A semi autobiographical novel with hints of fiction (for anonymity), romance and personal growth. As an avid reader I have read many books. I’ve read romance novels of mid lifers and new loves, young singles finding love for the first time (or second) etc. Yet I haven’t ever read a romance novel about anyone in a relationship, having been in love and them finding their way back to each other. I wanted to read that story… because it’s my story… so instead, I wrote it. Now I present it to you. Off colour, sometimes dark, most times lightly comical, but largely a depiction of real life and a deep love that endures through all.

Genre
Romance
Author
Jaclyn
Status
Ongoing
Chapters
3
Rating
n/a
Age Rating
18+

Prologue

To be fair, it’s not like I had a healthy representation of what a relationship was supposed to look like.
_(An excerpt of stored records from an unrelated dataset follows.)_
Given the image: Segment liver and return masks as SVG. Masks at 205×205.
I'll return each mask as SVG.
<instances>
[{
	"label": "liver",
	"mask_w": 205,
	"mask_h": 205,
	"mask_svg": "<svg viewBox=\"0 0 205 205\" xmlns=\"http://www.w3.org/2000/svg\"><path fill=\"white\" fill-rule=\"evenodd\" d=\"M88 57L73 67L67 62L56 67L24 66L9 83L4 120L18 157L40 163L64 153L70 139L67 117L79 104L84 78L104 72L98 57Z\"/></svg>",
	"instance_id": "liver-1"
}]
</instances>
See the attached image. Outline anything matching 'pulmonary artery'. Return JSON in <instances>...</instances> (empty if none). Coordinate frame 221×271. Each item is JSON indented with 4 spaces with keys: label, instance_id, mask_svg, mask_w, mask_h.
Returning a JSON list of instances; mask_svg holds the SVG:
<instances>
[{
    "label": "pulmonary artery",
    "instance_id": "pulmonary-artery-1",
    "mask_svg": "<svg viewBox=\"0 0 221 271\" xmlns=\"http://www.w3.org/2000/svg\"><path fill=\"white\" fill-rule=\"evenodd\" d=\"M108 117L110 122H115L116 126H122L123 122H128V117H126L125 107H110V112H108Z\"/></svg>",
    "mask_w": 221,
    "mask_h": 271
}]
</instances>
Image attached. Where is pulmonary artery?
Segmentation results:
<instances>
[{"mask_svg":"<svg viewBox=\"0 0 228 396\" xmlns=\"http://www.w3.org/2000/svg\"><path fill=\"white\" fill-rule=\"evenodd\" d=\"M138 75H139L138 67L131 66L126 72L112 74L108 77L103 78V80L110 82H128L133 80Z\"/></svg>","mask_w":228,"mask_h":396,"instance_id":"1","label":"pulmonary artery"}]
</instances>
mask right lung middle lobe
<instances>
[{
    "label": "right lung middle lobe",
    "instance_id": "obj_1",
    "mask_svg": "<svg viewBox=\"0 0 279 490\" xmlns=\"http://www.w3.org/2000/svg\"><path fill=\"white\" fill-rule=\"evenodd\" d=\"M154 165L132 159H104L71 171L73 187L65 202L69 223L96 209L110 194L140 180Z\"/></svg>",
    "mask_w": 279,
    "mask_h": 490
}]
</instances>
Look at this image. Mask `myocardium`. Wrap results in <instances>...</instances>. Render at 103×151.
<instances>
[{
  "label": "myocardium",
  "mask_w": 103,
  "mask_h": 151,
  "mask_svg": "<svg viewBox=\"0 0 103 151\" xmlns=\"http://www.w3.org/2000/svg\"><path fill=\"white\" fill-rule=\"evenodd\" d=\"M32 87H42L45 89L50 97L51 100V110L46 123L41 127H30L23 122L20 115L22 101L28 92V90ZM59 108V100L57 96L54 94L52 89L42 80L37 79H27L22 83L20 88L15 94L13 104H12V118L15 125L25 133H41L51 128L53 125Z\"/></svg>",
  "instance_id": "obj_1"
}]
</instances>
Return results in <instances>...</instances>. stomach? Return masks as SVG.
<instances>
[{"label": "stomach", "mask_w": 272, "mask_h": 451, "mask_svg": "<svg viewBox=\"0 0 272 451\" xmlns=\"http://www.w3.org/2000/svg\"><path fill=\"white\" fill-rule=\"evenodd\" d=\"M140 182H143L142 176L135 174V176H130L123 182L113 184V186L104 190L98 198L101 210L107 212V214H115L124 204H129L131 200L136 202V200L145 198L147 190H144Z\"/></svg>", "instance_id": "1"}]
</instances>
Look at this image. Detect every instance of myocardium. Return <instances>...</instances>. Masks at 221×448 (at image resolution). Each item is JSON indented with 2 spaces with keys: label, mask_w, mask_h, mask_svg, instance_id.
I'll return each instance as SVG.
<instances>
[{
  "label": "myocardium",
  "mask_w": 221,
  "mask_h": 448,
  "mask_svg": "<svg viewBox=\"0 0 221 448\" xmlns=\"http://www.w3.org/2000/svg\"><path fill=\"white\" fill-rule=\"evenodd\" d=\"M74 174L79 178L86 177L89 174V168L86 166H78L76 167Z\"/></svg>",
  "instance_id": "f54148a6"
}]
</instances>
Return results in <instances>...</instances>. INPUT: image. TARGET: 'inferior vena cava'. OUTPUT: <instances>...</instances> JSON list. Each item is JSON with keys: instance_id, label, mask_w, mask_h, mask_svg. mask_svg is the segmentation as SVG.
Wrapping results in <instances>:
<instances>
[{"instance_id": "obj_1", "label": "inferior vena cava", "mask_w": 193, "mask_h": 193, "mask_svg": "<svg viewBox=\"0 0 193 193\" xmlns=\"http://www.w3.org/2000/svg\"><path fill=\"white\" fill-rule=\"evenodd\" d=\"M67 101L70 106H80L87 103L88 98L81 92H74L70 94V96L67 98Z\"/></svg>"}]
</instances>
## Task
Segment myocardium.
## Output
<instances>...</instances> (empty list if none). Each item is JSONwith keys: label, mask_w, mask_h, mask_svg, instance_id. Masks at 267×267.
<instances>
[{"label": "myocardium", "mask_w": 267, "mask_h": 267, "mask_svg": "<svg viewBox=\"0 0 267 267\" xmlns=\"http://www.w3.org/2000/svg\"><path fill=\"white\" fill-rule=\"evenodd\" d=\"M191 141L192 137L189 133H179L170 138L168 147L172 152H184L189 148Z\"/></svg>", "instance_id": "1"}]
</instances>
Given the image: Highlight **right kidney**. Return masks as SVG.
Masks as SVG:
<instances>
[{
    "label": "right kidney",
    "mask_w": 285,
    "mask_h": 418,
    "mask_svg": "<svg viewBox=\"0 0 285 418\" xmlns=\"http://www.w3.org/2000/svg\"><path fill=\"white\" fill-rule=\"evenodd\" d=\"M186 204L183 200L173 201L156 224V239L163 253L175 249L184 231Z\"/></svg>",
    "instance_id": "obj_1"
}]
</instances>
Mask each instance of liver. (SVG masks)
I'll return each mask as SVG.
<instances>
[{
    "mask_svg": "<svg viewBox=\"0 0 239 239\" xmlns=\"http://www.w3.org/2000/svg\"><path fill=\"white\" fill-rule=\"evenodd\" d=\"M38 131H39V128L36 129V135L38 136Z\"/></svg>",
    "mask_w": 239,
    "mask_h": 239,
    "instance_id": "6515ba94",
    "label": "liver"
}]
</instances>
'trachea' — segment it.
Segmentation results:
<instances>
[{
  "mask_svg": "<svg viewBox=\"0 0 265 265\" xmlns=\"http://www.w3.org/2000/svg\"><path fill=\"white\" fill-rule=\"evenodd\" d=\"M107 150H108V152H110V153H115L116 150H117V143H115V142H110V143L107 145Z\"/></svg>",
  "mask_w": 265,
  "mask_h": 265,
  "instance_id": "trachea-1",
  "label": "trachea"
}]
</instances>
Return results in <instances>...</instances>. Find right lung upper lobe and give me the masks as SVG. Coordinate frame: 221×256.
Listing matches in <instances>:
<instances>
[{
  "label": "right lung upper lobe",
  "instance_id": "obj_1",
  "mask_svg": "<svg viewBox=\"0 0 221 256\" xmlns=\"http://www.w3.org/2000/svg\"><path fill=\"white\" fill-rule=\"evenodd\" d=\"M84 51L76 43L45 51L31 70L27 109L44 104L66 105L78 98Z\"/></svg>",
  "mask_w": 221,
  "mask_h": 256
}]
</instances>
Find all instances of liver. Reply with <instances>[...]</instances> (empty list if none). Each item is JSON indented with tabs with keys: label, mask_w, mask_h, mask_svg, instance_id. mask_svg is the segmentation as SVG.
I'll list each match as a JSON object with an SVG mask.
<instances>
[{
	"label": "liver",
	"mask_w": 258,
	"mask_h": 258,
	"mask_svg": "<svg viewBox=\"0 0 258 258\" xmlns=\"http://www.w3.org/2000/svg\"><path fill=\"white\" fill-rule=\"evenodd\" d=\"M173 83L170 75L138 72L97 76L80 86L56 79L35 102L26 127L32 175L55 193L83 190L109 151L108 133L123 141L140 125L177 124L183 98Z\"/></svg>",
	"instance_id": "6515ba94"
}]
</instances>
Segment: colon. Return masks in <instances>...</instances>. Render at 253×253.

Coming from a broken home and broken family since before I could even remember, well to be fair before my first birthday. All I had known as a young child was to try to play mediator between an angry father and an angry mother and two indifferent step parents to me. Love, by all accounts, looked boring. Some might have called it stability, but in any case to me, it looked suffocating. I can remember being young, not quite even in my teens, and my mother telling me that the best thing I could do was to find a rich man to marry. That, apparently, was the key to a “good life”. My father on the other hand truly only wanted me to be happy. Yet even within his own marriage, I could tell that he himself hadn’t experienced what he wished for me. Maybe he had once, but I had never been witness to it.

So as I sat on my couch, looking at my life and my relationship, it wasn’t a stretch of the imagination why my mind was toiling, conflicted, and a dark cloud of emotions. Completely unable to understand within myself what I was feeling or why and how it all manifested in my day-to-day life with my husband.